A self-taught painter who leans toward impressionism, Bechtel had never before attempted pointillism, or dot art. But he’d been drawn to the style since seeing a show of Australian Aboriginal dot paintings in the late 1990s when he was working in Colorado.
More recently, he picked up a book on the technique. But it wasn’t until he sat down and started the motion of painting, that the style started taking shape, with individual dots clustering together to form images and shapes. In many ways, the project is influenced by natural desert surroundings, including a red-tailed hawk that lives on the campus, although storks are also prominently featured, given their legendary connection with delivering babies.
“At home, when I paint, I don’t necessarily have a muse, but having a project at TMC really helps serve as an inspiration,” Bechtel said. “TMC is a nonprofit and a great place to work, and the people are really wonderful, so I think that is the source of the joy that’s coming out in the painting.”

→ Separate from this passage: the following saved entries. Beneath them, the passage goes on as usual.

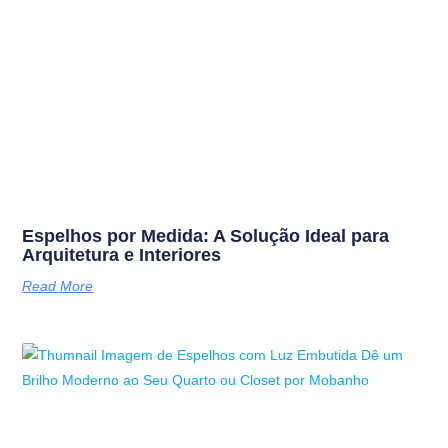
Espelhos por Medida: A Solução Ideal para
Arquitetura e Interiores
Read More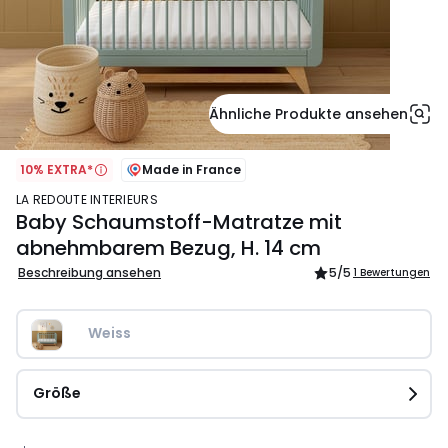
Ähnliche Produkte ansehen
10% EXTRA*
Made in France
LA REDOUTE INTERIEURS
Baby Schaumstoff-Matratze mit
abnehmbarem Bezug, H. 14 cm
Beschreibung ansehen
5
/5
1 Bewertungen
Weiss
Größe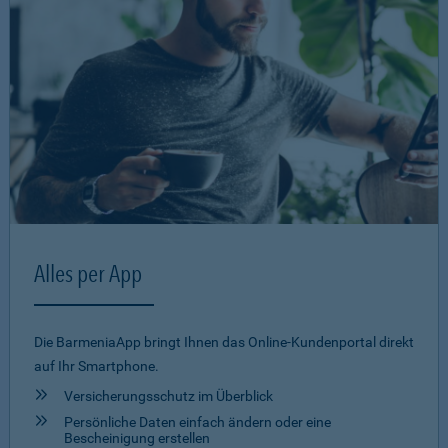
Alles per App
Die BarmeniaApp bringt Ihnen das Online-Kundenportal direkt
auf Ihr Smartphone.
Versicherungsschutz im Überblick
Persönliche Daten einfach ändern oder eine
Bescheinigung erstellen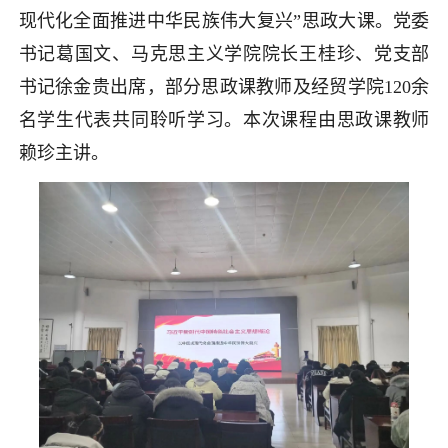
现代化全面推进中华民族伟大复兴”思政大课。党委
书记葛国文、马克思主义学院院长王桂珍、党支部
书记徐金贵出席，部分思政课教师及经贸学院120余
名学生代表共同聆听学习。本次课程由思政课教师
赖珍主讲。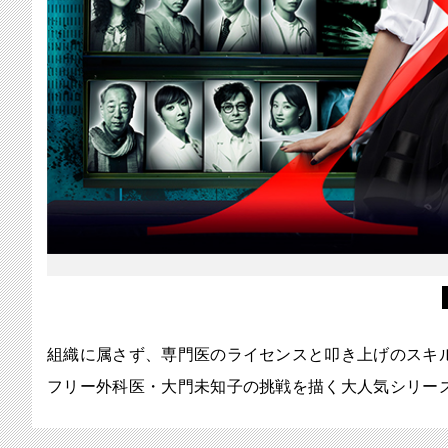
組織に属さず、専門医のライセンスと叩き上げのスキ
フリー外科医・大門未知子の挑戦を描く大人気シリーズ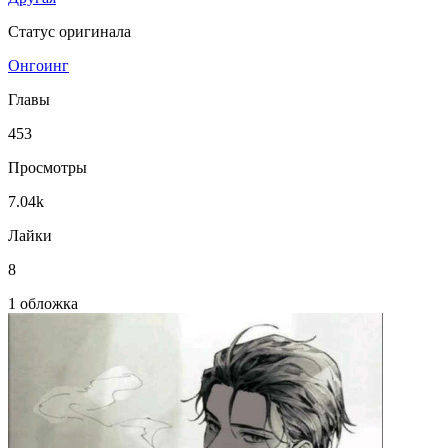
Статус оригинала
Онгоинг
Главы
453
Просмотры
7.04k
Лайки
8
1 обложка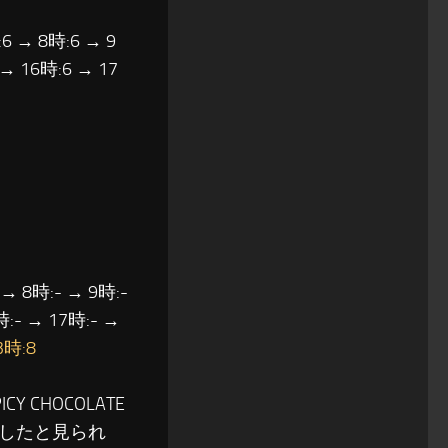
6 → 8時:6 → 9
 → 16時:6 → 17
 → 8時:- → 9時:-
時:- → 17時:- →
3時:8
CHOCOLATE
したと見られ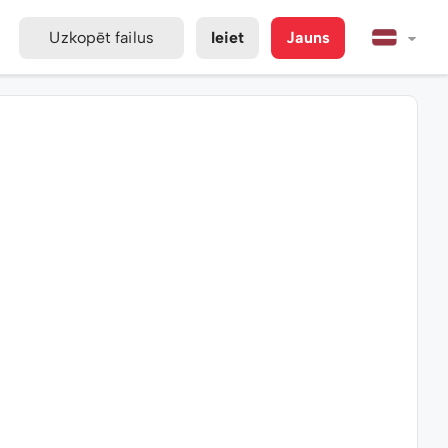
Uzkopēt failus
Ieiet
Jauns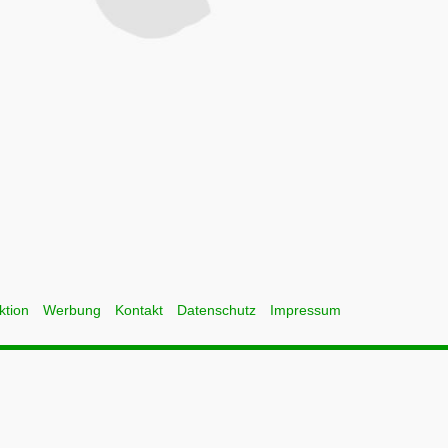
ktion
Werbung
Kontakt
Datenschutz
Impressum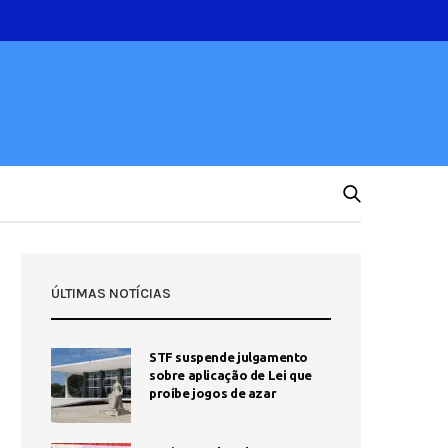
ÚLTIMAS NOTÍCIAS
STF suspende julgamento
sobre aplicação de Lei que
proíbe jogos de azar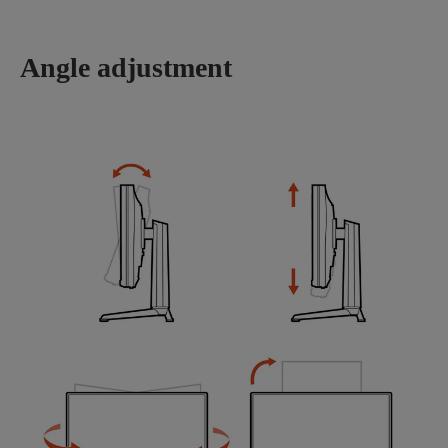
Angle adjustment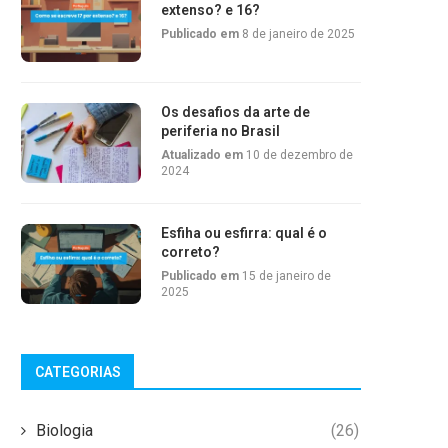
extenso? e 16?
Publicado em
8 de janeiro de 2025
Os desafios da arte de
periferia no Brasil
Atualizado em
10 de dezembro de
2024
Esfiha ou esfirra: qual é o
correto?
Publicado em
15 de janeiro de
2025
CATEGORIAS
Biologia
(26)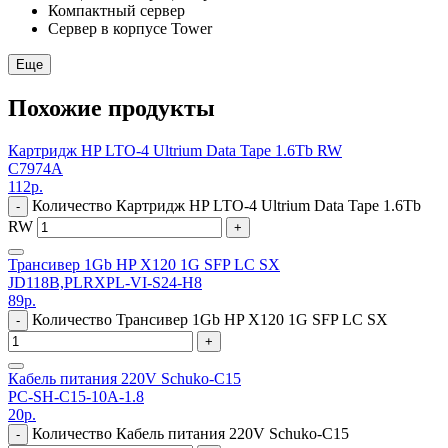
Компактный сервер
Сервер в корпусе Tower
Еще
Похожие продукты
Картридж HP LTO-4 Ultrium Data Tape 1.6Tb RW
C7974A
112
р.
Количество Картридж HP LTO-4 Ultrium Data Tape 1.6Tb
-
RW
+
Трансивер 1Gb HP X120 1G SFP LC SX
JD118B,PLRXPL-VI-S24-H8
89
р.
Количество Трансивер 1Gb HP X120 1G SFP LC SX
-
+
Кабель питания 220V Schuko-C15
PC-SH-C15-10A-1.8
20
р.
Количество Кабель питания 220V Schuko-C15
-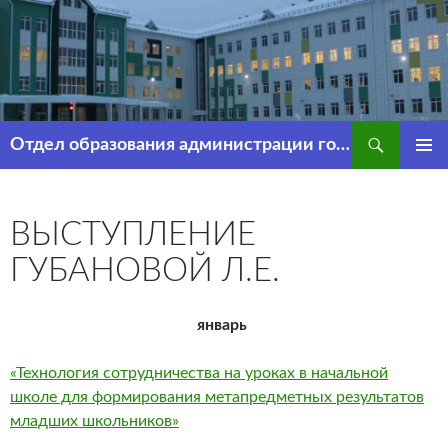
Перейти
к
содержимому
Поиск
Отдел образования администрации города Рассказово
ОСНОВ
МЕНЮ
ВЫСТУПЛЕНИЕ
ГУБАНОВОЙ Л.Е.
январь
«Технология сотрудничества на уроках в начальной
школе для формирования метапредметных результатов
младших школьников»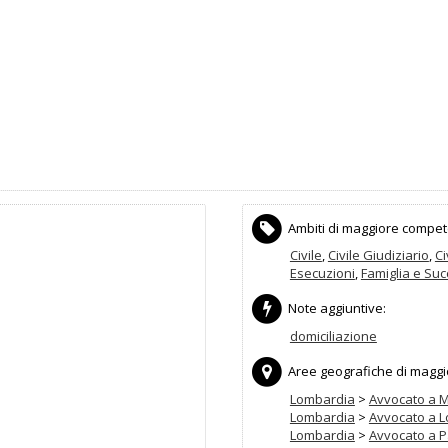
Ambiti di maggiore compet
Civile
,
Civile Giudiziario
,
Ci
Esecuzioni
,
Famiglia e Suc
Note aggiuntive:
domiciliazione
Aree geografiche di maggior
Lombardia
>
Avvocato a M
Lombardia
>
Avvocato a L
Lombardia
>
Avvocato a P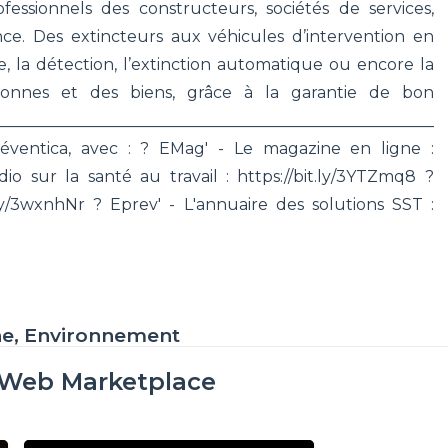
essionnels des constructeurs, sociétés de services,
ce. Des extincteurs aux véhicules d’intervention en
 la détection, l’extinction automatique ou encore la
ersonnes et des biens, grâce à la garantie de bon
___________________________________________________
éventica, avec : ? EMag' - Le magazine en ligne :
io sur la santé au travail : https://bit.ly/3YTZmq8 ?
ly/3wxnhNr ? Eprev' - L'annuaire des solutions SST :
ne, Environnement
oWeb Marketplace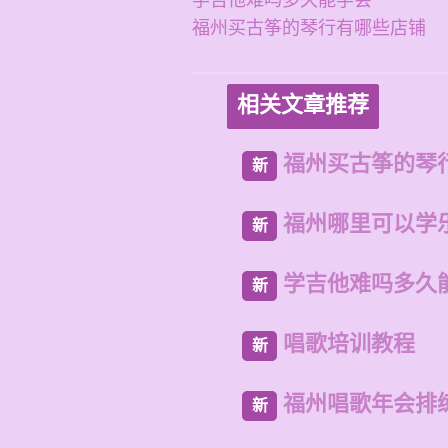
学吉他难吗多久能学会
福州买古筝的琴行有哪些店铺
相关文章推荐
福州买古筝的琴
新
福州哪里可以学
新
学吉他难吗多久
新
唱歌培训教程
新
福州唱歌年会排
新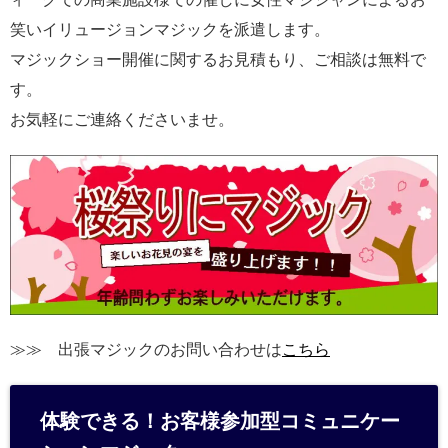
笑いイリュージョンマジックを派遣します。
マジックショー開催に関するお見積もり、ご相談は無料で
す。
お気軽にご連絡くださいませ。
≫≫ 出張マジックのお問い合わせは
こちら
体験できる！お客様参加型コミュニケー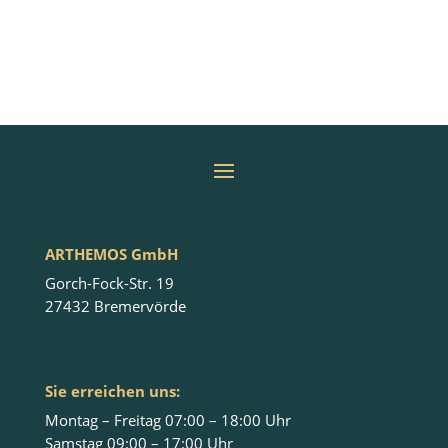
ARTHEMOS GmbH
Gorch-Fock-Str. 19
27432 Bremervörde
Sie erreichen uns:
Montag – Freitag 07:00 – 18:00 Uhr
Samstag 09:00 – 17:00 Uhr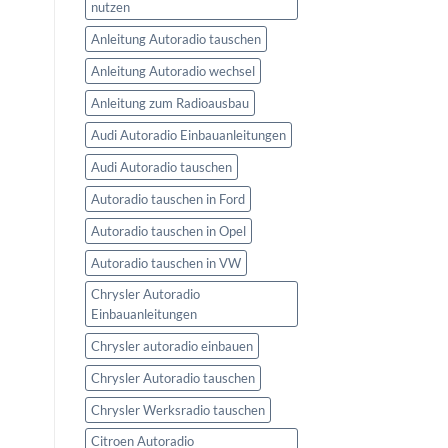
nutzen
Anleitung Autoradio tauschen
Anleitung Autoradio wechsel
Anleitung zum Radioausbau
Audi Autoradio Einbauanleitungen
Audi Autoradio tauschen
Autoradio tauschen in Ford
Autoradio tauschen in Opel
Autoradio tauschen in VW
Chrysler Autoradio
Einbauanleitungen
Chrysler autoradio einbauen
Chrysler Autoradio tauschen
Chrysler Werksradio tauschen
Citroen Autoradio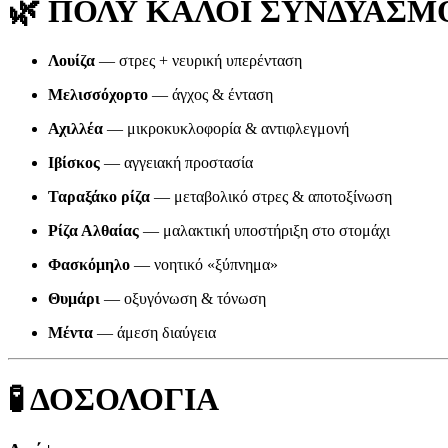
🌿
ΠΟΛΥ ΚΑΛΟΙ ΣΥΝΔΥΑΣΜΟΙ 
Λουίζα
— στρες + νευρική υπερένταση
Μελισσόχορτο
— άγχος & ένταση
Αχιλλέα
— μικροκυκλοφορία & αντιφλεγμονή
Ιβίσκος
— αγγειακή προστασία
Ταραξάκο ρίζα
— μεταβολικό στρες & αποτοξίνωση
Ρίζα Αλθαίας
— μαλακτική υποστήριξη στο στομάχι
Φασκόμηλο
— νοητικό «ξύπνημα»
Θυμάρι
— οξυγόνωση & τόνωση
Μέντα
— άμεση διαύγεια
🧪
ΔΟΣΟΛΟΓΙΑ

Richard Prevallet, the vice president of facilities, applauded the work being done by the carpentry and painting crew, but also was struck by the art itself.
“It’s just wonderful to see the hidden talents that employees can bring to projects here,” he said. “Who would have thought we would have Aboriginal-style dot painting by facilities staff?”
To see the whole thing put together, you’ll have to head to Baby Fair.